[Tasks for understanding figures]
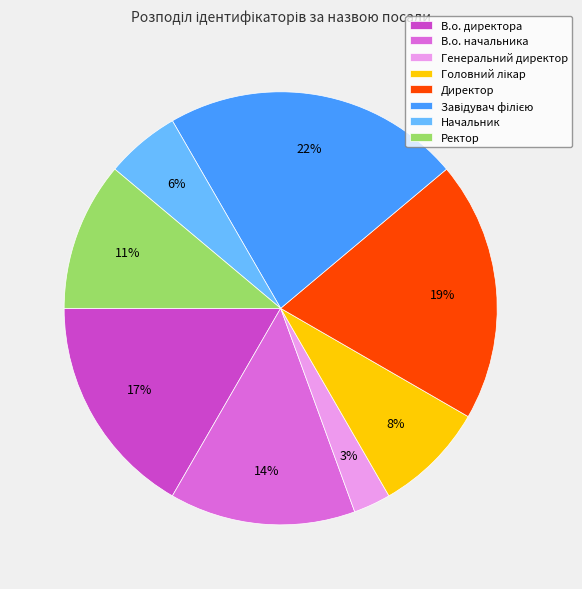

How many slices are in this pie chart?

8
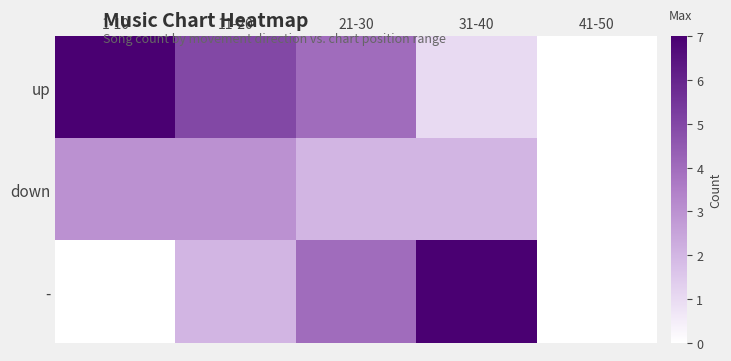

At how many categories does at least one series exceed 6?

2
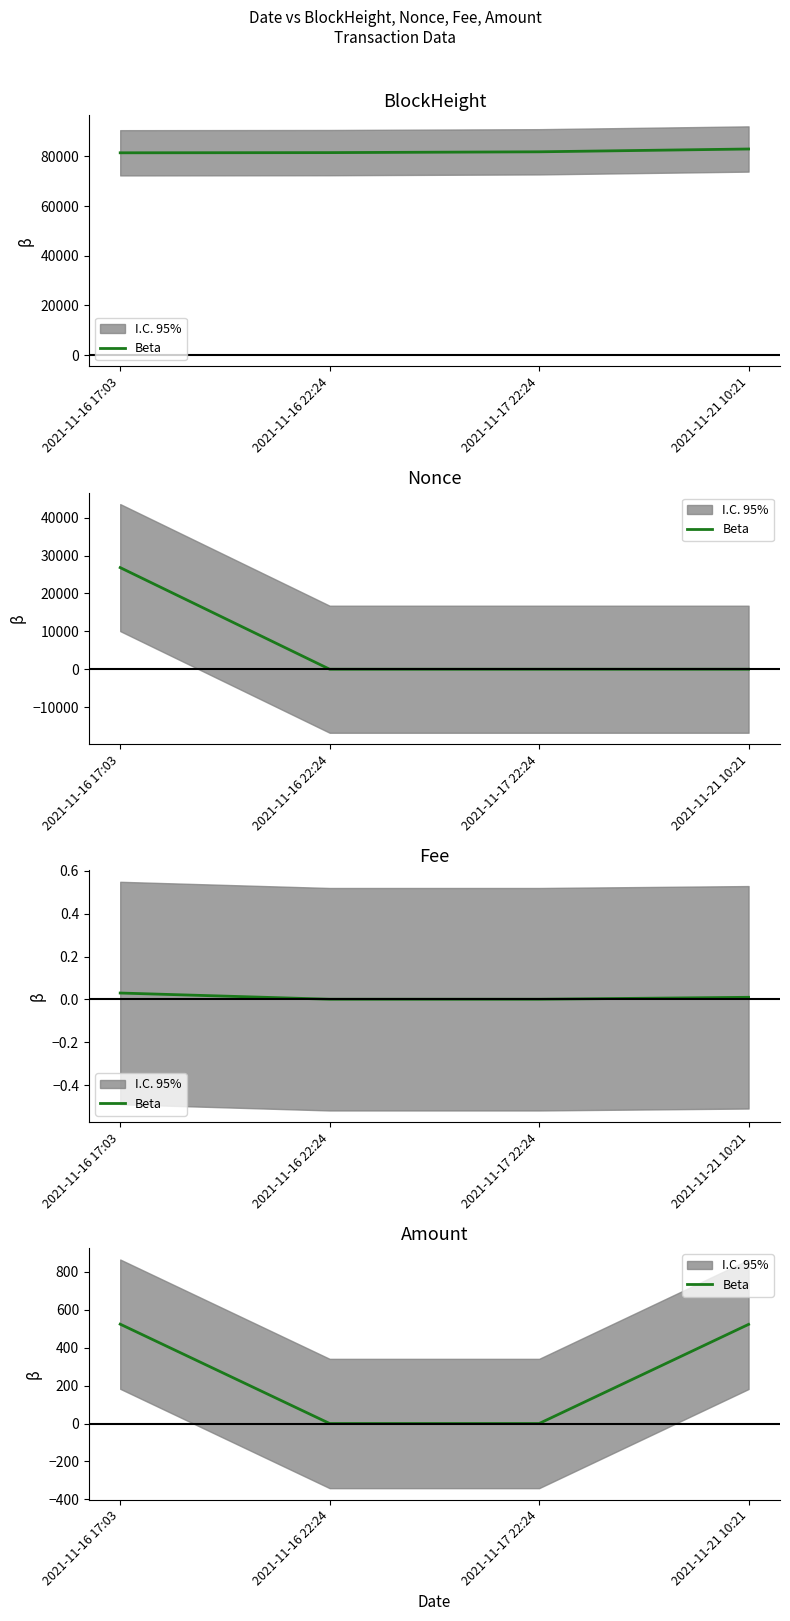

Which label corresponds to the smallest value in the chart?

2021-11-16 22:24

§ **ASSIGNED TASK**
Present the data above as a numbered list with one line per entry, dropping the blank lines. Leave the pictures out.

§ **THE COMPLETED TASK**
1. How many slices are in this pie chart?
2. 8
3. At how many categories does at least one series exceed 6?
4. 2
5. Which label corresponds to the smallest value in the chart?
6. 2021-11-16 22:24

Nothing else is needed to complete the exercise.